Lleva muchos años trabajando en el país galo y al más alto nivel para sus instituciones científicas, siempre con vocación de "servicio público", ha contado en "Gente de Andalucía".
El próximo miércoles 6 de mayo, el médico e investigador sevillano Fernando Arenzana Seisdedos recibirá la Orden Nacional del Mérito de Francia, la segunda distinción más alta del país galo.
Tras más de 45 años de servicio en Francia, donde ha destacado en los ámbitos de la ciencia, la educación y la diplomacia, Arenzana ha explicado en "Gente de Andalucía" que, aunque el nombramiento oficial es el de "Caballero de la Orden Nacional del Mérito", en la práctica diaria es un reconocimiento discreto que no altera su vida normal. Esta distinción, otorgada por el Ministerio de la Ciencia y de la Educación, premia una trayectoria dedicada a la investigación médica y al servicio del Estado.
La carrera de Arenzana ha estado profundamente ligada a una vocación de servicio público que considera heredada de su tradición familiar. Su padre, su abuelo y otros familiares también fueron sanitarios, lo que forjó en él un compromiso con la sanidad pública y la medicina hospitalaria. Al respecto, el investigador señala que "mi vocación realmente por lo público viene por ahí", destacando que su trabajo siempre se ha centrado en criterios epidemiológicos y preventivos, especialmente en el área de las enfermedades infecciosas.
Uno de los momentos más determinantes de su trayectoria fue su trabajo con niños con inmunodeficiencias graves, conocidos como "niños burbuja", coincidiendo con la aparición del SIDA a principios de los años 80. Arenzana fue testigo directo de los primeros retos que planteó esta enfermedad, afirmando que "yo estoy realmente en los primerísimos casos de pediátricos descritos en el mundo" relacionados con este virus.
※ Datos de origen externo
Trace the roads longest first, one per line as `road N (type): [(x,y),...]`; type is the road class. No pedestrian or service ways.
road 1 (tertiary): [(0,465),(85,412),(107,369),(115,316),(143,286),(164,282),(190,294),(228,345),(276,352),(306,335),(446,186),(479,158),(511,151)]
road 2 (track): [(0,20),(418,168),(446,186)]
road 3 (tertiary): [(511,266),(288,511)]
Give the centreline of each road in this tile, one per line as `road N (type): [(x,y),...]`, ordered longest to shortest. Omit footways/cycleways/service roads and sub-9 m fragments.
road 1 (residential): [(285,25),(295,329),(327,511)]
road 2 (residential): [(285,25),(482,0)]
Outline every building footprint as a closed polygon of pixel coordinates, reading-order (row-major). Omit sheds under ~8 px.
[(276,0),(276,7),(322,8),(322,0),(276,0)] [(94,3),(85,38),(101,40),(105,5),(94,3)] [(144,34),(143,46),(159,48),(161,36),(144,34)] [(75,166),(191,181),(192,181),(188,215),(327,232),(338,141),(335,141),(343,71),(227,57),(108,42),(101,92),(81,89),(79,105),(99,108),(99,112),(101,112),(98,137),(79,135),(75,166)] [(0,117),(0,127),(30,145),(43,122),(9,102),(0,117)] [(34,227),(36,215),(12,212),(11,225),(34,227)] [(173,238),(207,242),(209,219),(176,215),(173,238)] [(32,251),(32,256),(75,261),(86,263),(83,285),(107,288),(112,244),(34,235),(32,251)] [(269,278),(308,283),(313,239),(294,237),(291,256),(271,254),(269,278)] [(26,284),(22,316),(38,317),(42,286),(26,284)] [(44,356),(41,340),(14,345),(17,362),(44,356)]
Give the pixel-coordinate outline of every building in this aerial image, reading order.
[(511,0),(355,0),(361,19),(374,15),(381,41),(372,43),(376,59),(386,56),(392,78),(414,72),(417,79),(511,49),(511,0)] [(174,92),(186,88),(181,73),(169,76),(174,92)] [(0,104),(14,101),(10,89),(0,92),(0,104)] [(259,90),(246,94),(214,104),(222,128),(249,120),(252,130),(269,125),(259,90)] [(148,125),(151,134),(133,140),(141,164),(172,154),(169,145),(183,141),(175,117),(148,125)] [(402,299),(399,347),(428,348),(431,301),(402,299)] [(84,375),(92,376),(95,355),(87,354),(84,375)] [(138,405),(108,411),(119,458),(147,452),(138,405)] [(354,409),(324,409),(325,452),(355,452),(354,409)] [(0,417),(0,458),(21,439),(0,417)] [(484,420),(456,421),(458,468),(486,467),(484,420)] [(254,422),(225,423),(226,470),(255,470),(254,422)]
Su especialización le permitió identificar cuadros clínicos de inmunodeficiencia que en aquel momento resultaban confusos y desconocidos para la comunidad médica global.
Años después, su experiencia lo llevó a China para dirigir un instituto Pasteur, donde ya en 2015 advirtió sobre la inminencia de nuevas crisis sanitarias. Tras haber vivido la pandemia del covid-19, el médico mantiene su confianza en la capacidad de respuesta humana, subrayando que "fue la ciencia la que realmente controló aquello".
A pesar de no tener ya responsabilidades directas en la gestión de alarmas, Arenzana insiste en la necesidad de ser precavidos y no bajar el nivel de alerta ante futuros eventos infecciosos, fruto de la interacción entre el ser humano y la naturaleza.